Task details = Which lines of the records below contain the string "Jahreszeit"? Report each of them.

Records to process =
=== Begin Enclosure ===

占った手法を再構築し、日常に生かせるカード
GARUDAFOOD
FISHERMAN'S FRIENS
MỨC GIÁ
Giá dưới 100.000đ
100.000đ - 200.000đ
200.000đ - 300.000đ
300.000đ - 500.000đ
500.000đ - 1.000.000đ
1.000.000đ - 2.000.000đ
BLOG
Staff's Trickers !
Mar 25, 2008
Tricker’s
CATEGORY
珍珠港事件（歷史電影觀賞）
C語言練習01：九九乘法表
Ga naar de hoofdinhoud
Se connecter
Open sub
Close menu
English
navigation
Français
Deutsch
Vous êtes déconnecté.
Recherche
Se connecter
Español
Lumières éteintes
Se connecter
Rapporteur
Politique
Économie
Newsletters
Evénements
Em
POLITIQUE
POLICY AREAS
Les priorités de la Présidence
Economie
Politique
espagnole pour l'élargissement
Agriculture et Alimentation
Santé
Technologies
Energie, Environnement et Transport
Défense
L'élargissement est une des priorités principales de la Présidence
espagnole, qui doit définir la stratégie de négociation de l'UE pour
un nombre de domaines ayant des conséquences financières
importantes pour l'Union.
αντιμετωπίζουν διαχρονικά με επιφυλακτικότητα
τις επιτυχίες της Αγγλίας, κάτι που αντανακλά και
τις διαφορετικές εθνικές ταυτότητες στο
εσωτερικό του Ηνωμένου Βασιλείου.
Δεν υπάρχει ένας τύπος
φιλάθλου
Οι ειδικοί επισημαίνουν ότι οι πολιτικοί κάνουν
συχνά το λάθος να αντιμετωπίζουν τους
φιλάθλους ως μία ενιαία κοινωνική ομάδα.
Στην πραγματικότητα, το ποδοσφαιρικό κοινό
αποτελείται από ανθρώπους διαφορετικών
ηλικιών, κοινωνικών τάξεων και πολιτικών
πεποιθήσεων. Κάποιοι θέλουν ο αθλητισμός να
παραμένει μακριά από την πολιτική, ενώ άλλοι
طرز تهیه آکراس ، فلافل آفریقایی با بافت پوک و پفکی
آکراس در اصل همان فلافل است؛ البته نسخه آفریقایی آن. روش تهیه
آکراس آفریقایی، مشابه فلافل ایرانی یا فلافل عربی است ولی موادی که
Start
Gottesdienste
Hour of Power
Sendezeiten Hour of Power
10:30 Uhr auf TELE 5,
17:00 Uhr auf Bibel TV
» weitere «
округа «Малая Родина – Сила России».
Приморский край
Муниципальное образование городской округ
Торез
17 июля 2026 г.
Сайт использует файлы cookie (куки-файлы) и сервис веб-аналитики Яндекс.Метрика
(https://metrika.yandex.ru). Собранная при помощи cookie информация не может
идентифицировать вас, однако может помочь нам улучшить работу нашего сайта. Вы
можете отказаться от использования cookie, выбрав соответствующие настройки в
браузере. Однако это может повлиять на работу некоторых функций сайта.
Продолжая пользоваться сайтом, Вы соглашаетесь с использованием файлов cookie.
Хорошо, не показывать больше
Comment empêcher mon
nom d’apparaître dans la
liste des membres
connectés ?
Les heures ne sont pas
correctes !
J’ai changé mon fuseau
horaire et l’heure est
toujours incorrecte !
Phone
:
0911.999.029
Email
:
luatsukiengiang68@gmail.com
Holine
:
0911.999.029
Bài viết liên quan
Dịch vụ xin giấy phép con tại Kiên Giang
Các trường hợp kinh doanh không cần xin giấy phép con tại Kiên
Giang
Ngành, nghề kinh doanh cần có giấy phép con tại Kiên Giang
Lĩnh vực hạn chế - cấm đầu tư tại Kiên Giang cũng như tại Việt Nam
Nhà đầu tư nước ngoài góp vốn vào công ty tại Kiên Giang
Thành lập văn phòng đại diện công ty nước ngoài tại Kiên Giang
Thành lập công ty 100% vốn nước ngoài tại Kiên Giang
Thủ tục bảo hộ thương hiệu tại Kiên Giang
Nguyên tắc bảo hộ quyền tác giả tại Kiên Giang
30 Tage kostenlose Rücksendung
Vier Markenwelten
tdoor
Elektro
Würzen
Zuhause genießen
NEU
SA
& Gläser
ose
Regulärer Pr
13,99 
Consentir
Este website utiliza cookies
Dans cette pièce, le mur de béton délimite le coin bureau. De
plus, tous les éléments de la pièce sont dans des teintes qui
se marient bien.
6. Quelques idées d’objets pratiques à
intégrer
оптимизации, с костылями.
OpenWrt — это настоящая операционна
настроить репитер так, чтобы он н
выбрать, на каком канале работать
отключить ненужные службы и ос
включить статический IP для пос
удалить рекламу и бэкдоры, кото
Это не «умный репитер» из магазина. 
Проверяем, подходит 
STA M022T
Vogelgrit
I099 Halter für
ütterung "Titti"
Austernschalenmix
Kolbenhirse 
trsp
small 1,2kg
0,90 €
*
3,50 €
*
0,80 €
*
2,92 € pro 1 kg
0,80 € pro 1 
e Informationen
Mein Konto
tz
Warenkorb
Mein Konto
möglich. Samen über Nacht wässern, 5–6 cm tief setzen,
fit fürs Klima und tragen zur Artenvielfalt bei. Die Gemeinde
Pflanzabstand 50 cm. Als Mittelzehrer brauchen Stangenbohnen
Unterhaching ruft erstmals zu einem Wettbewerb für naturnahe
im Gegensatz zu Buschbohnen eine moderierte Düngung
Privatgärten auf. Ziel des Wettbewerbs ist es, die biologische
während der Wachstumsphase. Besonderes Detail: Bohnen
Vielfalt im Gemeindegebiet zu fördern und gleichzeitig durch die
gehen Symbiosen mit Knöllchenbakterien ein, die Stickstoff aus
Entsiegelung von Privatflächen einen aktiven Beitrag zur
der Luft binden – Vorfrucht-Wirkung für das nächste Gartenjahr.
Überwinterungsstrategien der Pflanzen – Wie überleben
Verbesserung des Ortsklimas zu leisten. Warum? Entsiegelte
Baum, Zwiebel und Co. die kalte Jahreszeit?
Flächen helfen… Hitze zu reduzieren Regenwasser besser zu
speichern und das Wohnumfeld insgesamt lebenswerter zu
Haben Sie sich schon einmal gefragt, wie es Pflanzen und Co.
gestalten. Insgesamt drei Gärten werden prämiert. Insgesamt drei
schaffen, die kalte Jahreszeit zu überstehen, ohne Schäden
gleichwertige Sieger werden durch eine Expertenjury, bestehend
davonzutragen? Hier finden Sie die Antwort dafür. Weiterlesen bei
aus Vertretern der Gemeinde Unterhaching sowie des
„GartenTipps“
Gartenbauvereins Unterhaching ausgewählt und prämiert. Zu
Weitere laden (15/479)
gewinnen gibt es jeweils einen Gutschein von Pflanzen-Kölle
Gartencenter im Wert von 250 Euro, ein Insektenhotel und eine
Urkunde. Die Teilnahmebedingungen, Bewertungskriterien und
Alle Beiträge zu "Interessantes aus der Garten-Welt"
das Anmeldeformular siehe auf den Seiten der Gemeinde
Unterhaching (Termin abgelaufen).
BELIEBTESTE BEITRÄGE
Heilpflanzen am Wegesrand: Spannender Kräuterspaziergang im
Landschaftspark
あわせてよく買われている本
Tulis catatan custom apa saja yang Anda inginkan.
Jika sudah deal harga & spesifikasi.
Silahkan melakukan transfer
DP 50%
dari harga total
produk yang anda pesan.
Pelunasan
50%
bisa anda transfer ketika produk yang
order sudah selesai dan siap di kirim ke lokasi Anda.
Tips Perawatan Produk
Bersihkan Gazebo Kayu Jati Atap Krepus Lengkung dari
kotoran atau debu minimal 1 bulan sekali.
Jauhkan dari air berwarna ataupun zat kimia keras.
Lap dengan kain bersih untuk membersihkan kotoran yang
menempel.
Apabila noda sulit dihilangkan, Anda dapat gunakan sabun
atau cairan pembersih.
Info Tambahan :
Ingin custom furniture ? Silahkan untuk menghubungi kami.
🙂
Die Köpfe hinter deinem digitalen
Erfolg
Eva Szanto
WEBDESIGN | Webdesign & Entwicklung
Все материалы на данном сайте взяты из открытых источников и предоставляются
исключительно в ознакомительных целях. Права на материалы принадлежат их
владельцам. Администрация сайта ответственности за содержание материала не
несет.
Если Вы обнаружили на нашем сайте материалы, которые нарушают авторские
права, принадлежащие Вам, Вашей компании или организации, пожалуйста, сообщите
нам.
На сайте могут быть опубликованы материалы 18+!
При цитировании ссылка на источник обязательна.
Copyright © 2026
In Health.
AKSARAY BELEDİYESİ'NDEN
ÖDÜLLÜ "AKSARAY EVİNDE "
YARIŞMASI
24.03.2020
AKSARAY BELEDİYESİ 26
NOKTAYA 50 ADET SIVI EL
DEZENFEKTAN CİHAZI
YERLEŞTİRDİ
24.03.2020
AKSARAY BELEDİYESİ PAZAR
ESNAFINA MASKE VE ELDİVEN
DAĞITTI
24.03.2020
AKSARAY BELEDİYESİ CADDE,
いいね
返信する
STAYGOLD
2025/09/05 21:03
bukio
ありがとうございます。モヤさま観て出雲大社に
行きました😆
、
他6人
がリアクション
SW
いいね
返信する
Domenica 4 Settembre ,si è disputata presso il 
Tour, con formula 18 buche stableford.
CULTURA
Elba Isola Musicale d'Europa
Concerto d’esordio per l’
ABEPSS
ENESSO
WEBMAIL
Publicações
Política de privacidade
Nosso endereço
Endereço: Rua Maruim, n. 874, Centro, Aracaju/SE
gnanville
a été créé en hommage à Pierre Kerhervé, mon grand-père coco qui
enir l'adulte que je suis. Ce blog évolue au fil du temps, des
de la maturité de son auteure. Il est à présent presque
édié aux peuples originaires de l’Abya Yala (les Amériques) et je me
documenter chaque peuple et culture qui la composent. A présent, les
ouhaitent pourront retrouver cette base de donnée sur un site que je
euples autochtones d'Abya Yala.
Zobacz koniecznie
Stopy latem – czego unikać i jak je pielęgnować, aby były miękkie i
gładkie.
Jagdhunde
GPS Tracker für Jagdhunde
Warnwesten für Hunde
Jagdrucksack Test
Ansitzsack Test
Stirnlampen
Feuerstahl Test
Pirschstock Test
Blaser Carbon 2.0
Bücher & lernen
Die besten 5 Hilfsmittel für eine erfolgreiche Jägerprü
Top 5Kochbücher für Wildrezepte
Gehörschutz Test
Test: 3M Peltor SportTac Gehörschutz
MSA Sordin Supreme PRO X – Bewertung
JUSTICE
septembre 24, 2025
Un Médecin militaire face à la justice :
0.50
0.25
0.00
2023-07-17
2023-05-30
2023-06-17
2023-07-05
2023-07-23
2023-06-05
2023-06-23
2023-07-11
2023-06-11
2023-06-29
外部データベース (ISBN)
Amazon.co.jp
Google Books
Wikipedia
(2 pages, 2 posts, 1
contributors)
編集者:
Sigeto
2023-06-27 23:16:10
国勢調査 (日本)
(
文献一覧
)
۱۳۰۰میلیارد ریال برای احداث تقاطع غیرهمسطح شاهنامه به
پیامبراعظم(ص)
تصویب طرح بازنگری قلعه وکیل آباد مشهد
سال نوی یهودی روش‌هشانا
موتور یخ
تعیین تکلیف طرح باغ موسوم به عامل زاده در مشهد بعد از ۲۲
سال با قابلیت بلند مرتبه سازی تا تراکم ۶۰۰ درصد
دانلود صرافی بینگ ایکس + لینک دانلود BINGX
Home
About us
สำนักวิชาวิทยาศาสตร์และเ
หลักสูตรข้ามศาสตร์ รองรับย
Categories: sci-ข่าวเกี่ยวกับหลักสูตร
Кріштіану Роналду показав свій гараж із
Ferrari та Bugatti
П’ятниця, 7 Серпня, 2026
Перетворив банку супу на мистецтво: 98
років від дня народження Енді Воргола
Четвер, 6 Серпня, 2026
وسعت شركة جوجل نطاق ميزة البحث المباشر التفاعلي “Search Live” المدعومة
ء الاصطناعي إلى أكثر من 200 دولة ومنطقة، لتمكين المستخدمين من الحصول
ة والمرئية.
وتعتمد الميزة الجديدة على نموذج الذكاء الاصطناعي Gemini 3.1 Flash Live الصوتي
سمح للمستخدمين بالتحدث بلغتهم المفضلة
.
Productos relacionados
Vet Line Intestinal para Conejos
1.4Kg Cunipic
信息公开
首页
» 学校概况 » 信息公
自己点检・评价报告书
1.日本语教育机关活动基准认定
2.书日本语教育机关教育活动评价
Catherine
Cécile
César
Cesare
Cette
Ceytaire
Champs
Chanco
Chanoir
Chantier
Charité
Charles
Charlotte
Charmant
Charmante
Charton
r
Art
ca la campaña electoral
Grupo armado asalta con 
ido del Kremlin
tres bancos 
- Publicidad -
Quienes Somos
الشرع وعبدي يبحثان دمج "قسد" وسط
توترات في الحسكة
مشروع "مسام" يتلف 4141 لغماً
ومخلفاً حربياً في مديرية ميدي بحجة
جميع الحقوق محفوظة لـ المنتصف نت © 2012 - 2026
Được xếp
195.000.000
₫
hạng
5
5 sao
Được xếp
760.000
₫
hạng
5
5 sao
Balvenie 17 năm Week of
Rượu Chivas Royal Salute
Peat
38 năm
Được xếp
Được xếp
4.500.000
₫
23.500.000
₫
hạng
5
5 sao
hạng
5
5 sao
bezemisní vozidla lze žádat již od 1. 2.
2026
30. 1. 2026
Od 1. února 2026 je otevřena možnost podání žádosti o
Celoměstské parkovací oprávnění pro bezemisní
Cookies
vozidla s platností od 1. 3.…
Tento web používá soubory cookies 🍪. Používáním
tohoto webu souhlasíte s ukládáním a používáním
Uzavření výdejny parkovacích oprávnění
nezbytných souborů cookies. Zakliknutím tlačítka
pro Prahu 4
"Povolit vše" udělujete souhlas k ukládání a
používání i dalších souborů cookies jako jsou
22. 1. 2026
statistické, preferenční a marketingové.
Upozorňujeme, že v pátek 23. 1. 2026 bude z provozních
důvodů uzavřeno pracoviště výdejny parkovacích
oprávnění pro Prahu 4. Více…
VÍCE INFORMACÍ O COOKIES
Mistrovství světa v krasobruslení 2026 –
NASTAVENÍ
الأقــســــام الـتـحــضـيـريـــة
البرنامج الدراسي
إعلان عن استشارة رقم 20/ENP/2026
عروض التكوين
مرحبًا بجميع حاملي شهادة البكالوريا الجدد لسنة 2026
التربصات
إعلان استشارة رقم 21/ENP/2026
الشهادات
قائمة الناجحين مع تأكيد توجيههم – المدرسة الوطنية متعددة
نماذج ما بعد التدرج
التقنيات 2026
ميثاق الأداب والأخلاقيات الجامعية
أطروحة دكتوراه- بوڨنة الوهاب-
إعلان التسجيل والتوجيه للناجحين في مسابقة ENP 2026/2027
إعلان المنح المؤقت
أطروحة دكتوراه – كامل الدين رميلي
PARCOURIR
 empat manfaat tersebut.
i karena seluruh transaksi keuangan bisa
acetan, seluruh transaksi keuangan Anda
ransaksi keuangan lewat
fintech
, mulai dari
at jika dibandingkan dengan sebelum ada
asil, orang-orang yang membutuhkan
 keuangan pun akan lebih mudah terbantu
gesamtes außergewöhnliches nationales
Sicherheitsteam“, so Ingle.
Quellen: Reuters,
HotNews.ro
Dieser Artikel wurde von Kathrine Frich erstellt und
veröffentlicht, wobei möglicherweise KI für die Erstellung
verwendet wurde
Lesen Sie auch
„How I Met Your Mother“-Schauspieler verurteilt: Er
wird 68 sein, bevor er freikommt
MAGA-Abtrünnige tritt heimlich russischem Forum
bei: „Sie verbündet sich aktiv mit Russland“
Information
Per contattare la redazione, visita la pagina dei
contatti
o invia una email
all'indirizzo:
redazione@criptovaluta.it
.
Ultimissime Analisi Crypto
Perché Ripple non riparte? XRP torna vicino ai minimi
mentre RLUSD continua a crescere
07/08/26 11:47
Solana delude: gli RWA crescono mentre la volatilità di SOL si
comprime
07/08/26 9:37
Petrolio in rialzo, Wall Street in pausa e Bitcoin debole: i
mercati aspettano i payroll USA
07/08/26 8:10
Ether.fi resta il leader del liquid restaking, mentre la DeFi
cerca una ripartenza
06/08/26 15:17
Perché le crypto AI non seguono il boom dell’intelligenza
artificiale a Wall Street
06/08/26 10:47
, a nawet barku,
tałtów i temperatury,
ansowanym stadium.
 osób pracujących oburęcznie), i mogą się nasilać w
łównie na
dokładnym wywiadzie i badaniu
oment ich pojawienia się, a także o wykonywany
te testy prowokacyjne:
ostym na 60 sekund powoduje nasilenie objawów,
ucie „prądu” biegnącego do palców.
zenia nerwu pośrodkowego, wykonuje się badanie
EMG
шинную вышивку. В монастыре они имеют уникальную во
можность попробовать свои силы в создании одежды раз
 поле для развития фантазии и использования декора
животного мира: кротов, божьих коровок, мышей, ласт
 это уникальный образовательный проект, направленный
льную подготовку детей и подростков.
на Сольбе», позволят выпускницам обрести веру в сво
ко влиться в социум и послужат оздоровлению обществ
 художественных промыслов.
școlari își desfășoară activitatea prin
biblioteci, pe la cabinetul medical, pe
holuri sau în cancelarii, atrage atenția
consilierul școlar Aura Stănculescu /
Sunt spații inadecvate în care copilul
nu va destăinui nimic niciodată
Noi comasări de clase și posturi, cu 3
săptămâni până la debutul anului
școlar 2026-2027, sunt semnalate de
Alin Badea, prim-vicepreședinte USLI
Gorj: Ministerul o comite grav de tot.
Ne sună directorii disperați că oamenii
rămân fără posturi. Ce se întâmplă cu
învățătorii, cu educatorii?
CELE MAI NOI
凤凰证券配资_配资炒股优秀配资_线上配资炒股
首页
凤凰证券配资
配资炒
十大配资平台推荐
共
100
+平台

=== End Enclosure ===

Answer to this problem =
Baum, Zwiebel und Co. die kalte Jahreszeit?
schaffen, die kalte Jahreszeit zu überstehen, ohne Schäden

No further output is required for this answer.